▶ [Request]: Make an exact copy of the entries below, with all images left out.
______
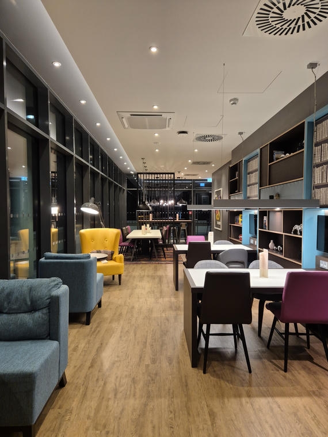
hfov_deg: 58.9
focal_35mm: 23
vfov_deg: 73.9
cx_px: 164
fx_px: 291
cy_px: 218
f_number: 1.8
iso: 250
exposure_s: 1/100
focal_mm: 5.4
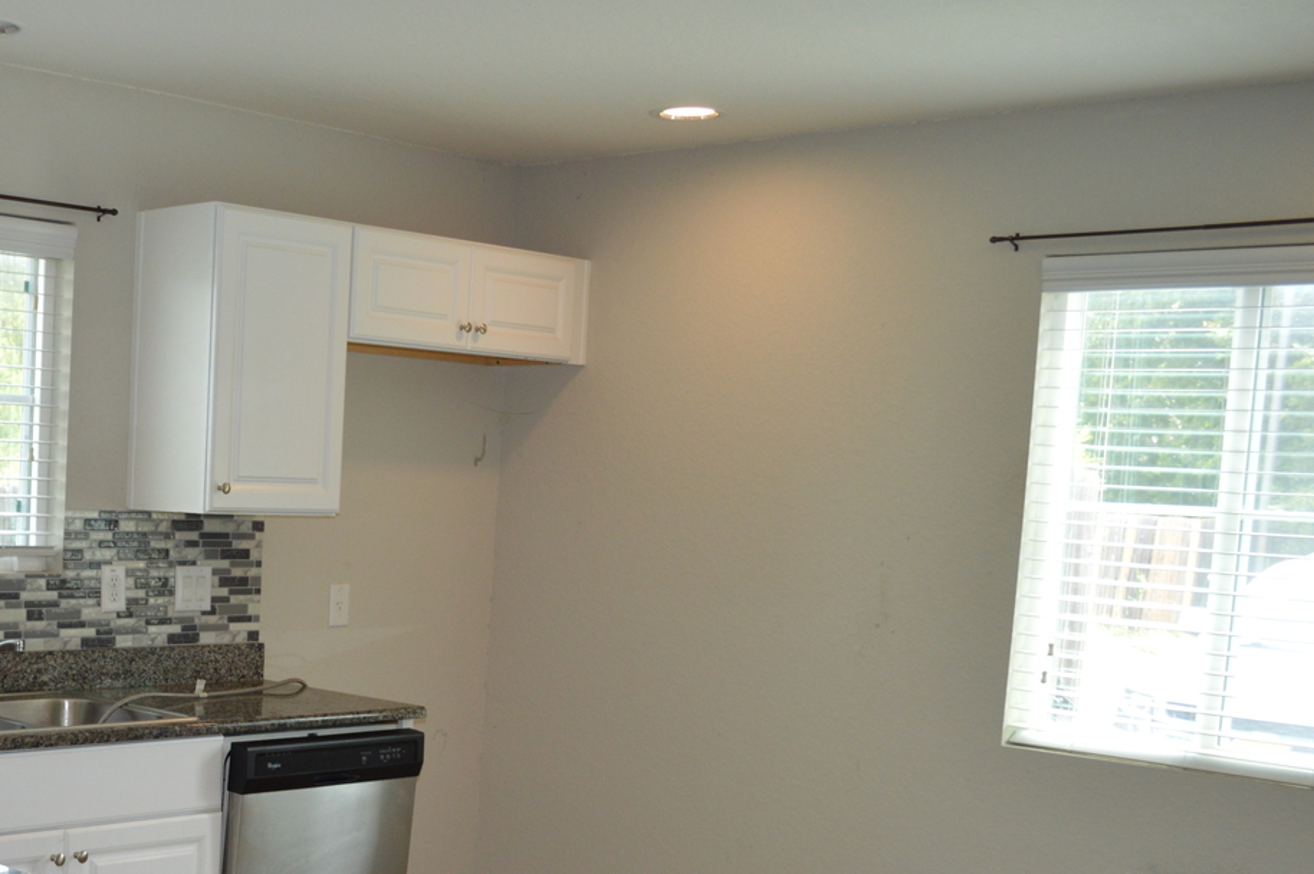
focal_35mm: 48
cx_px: 152
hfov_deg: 38.5
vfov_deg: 27.4
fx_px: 1751
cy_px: 717
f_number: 4
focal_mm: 18
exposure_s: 1/125
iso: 400
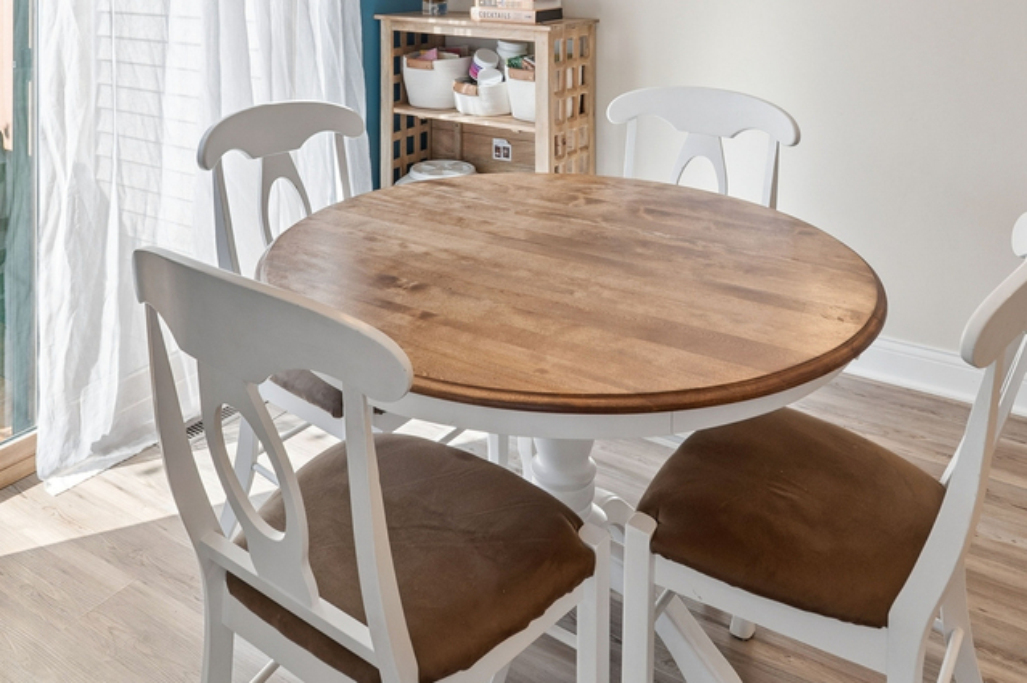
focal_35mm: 33
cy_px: -45
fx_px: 941
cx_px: 473
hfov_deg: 57.2
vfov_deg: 35.0
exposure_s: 1/100
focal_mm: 13
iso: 400
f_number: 8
______
▶ [Answer to this exercise]:
hfov_deg: 58.9
focal_35mm: 23
vfov_deg: 73.9
cx_px: 164
fx_px: 291
cy_px: 218
f_number: 1.8
iso: 250
exposure_s: 1/100
focal_mm: 5.4
focal_35mm: 48
cx_px: 152
hfov_deg: 38.5
vfov_deg: 27.4
fx_px: 1751
cy_px: 717
f_number: 4
focal_mm: 18
exposure_s: 1/125
iso: 400
focal_35mm: 33
cy_px: -45
fx_px: 941
cx_px: 473
hfov_deg: 57.2
vfov_deg: 35.0
exposure_s: 1/100
focal_mm: 13
iso: 400
f_number: 8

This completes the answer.